Your task: Determine how many lines below include the string "time". Reply with the number only.

Provided records:
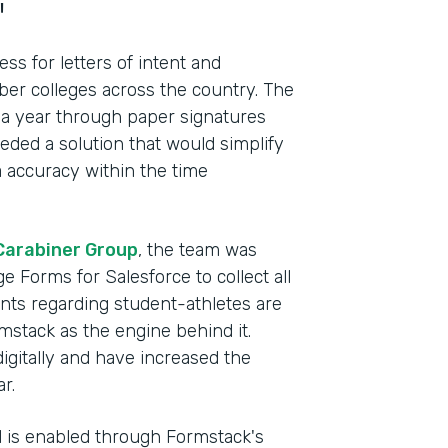
"
s for letters of intent and
r colleges across the country. The
 a year through paper signatures
ded a solution that would simplify
 accuracy within the time
Carabiner Group
, the team was
e Forms for Salesforce to collect all
ents regarding student-athletes are
mstack as the engine behind it.
Indu
digitally and have increased the
Lega
r.
el is enabled through Formstack's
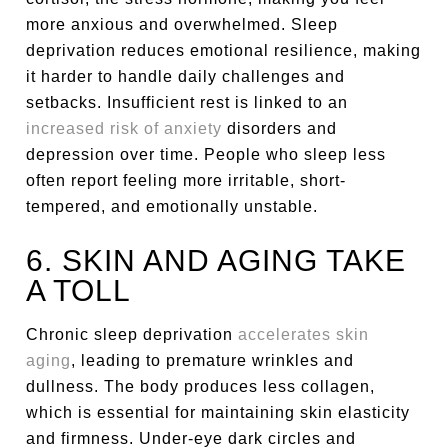
more anxious and overwhelmed. Sleep
deprivation reduces emotional resilience, making
it harder to handle daily challenges and
setbacks. Insufficient rest is linked to an
increased risk of anxiety
disorders and
depression over time. People who sleep less
often report feeling more irritable, short-
tempered, and emotionally unstable.
6. SKIN AND AGING TAKE
A TOLL
Chronic sleep deprivation
accelerates skin
aging
, leading to premature wrinkles and
dullness. The body produces less collagen,
which is essential for maintaining skin elasticity
and firmness. Under-eye dark circles and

Reply: 2